Bioenergy metabolism of gastric mucosa during stress.

: Previous studies have identified a cellular energy deficit in gastric mucosa after ischemia. We studied the processes of energy generation (mitochondrial function) and energy utilization (microsomal adenosine triphosphatase [ATPase] activity) in an experimental model of stress. Rabbits were divided into four groups: I, fed controls (n = 7); II, 24-hour fasted controls (n = 7); III, fasted, anesthetized, and cannulated controls (n = 7); and IV, fasted, anesthetized, cannulated, and bled rabbits. Bleeding consisted of 25 ml blood/kg into a reservoir for 60 minutes; the blood was then reinfused. Animals were killed 30 minutes after reinfusion; antral, corpus, and fundus mucosae were dissected; each region of mucosa was homogenized; and mitochondrial and microsomal fractions were isolated by differential centrifugation. No animals in group I or II had gastric ulcerations. Three of seven animals in group III and all group IV animals had corpus and fundus ulcers. No antral ulcers were seen in any group. The respiratory control index (RCI) of antral mitochondria was increased in groups II, III, and IV but was unchanged in all groups of corpus and fundus mitochondria.

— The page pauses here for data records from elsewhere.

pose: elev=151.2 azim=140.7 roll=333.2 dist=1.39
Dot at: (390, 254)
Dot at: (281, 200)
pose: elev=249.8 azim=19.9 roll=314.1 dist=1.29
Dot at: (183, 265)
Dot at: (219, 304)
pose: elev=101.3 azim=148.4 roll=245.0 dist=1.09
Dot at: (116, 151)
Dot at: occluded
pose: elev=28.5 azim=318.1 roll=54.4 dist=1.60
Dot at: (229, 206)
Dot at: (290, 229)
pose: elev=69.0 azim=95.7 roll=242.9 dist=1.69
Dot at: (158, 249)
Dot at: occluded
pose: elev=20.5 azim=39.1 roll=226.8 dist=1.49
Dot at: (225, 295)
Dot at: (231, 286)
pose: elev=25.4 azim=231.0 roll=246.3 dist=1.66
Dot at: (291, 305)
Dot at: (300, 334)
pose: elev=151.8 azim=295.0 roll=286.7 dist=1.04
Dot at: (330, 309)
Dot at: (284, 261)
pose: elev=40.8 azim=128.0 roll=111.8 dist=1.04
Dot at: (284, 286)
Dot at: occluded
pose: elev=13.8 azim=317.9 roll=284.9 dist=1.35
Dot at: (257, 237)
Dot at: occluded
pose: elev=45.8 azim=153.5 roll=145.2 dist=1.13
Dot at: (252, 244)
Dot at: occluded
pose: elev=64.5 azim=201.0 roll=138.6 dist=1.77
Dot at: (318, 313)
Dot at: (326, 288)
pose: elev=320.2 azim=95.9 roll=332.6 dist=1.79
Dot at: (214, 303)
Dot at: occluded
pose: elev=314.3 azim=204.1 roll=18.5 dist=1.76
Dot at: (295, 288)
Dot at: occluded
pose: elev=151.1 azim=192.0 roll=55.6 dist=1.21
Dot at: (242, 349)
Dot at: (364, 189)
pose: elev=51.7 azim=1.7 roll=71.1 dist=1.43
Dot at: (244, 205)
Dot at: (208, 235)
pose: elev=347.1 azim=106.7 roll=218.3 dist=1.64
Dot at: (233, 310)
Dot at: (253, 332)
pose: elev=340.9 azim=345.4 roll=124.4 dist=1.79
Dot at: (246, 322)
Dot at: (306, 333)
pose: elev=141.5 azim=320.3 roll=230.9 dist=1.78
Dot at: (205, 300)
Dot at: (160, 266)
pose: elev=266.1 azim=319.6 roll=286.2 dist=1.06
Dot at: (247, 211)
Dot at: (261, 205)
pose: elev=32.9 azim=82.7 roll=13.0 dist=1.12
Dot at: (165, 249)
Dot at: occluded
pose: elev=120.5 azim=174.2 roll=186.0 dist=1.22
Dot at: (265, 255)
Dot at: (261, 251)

Studies of microsomal ATPase activity indicated increased activity of potassium-stimulated ATPase in the corpus mucosa. In the corpus mucosa, total ATPase activity was increased primarily as a consequence of increased potassium-stimulated ATPase. These data indicate that increased RCI is associated with gastric mucosal integrity in the antrum. Accelerated utilization of available adenosine triphosphate by corpus membrane ATPases may further compromise energy homeostasis during stress.